Saved data entries ::
=== Begin Enclosure ===

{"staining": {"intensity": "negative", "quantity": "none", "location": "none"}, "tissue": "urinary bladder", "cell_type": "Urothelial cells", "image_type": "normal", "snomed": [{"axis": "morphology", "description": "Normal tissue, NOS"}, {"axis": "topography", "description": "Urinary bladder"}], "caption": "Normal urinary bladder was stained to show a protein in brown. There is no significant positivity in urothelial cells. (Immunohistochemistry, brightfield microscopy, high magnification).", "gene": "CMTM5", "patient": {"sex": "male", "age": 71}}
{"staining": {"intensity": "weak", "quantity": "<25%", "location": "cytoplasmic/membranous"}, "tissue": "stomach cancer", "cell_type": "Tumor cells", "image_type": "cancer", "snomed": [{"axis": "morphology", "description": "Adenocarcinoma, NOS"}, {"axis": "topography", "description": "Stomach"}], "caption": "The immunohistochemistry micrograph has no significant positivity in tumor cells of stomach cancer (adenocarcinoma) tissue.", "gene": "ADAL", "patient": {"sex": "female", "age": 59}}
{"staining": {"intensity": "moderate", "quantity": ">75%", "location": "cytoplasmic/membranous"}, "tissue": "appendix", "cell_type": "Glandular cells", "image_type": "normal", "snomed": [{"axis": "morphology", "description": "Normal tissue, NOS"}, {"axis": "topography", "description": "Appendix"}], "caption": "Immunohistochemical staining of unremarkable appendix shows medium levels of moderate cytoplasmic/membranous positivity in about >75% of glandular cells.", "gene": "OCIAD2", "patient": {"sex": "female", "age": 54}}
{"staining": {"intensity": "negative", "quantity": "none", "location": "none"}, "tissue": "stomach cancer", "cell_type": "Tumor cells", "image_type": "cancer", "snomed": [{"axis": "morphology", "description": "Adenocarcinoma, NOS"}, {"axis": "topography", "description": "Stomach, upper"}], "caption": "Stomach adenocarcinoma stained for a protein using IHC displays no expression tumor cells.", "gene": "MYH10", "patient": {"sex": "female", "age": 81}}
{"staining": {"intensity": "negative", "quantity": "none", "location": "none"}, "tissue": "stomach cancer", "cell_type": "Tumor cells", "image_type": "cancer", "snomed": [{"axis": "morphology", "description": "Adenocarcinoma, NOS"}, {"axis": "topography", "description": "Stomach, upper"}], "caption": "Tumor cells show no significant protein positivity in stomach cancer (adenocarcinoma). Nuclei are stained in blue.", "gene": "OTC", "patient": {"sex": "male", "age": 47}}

=== End Enclosure ===

What you are asked to do ::
Would you copy out each line of the records above where the word "upper" occurs?

Output for this exercise ::
{"staining": {"intensity": "negative", "quantity": "none", "location": "none"}, "tissue": "stomach cancer", "cell_type": "Tumor cells", "image_type": "cancer", "snomed": [{"axis": "morphology", "description": "Adenocarcinoma, NOS"}, {"axis": "topography", "description": "Stomach, upper"}], "caption": "Stomach adenocarcinoma stained for a protein using IHC displays no expression tumor cells.", "gene": "MYH10", "patient": {"sex": "female", "age": 81}}
{"staining": {"intensity": "negative", "quantity": "none", "location": "none"}, "tissue": "stomach cancer", "cell_type": "Tumor cells", "image_type": "cancer", "snomed": [{"axis": "morphology", "description": "Adenocarcinoma, NOS"}, {"axis": "topography", "description": "Stomach, upper"}], "caption": "Tumor cells show no significant protein positivity in stomach cancer (adenocarcinoma). Nuclei are stained in blue.", "gene": "OTC", "patient": {"sex": "male", "age": 47}}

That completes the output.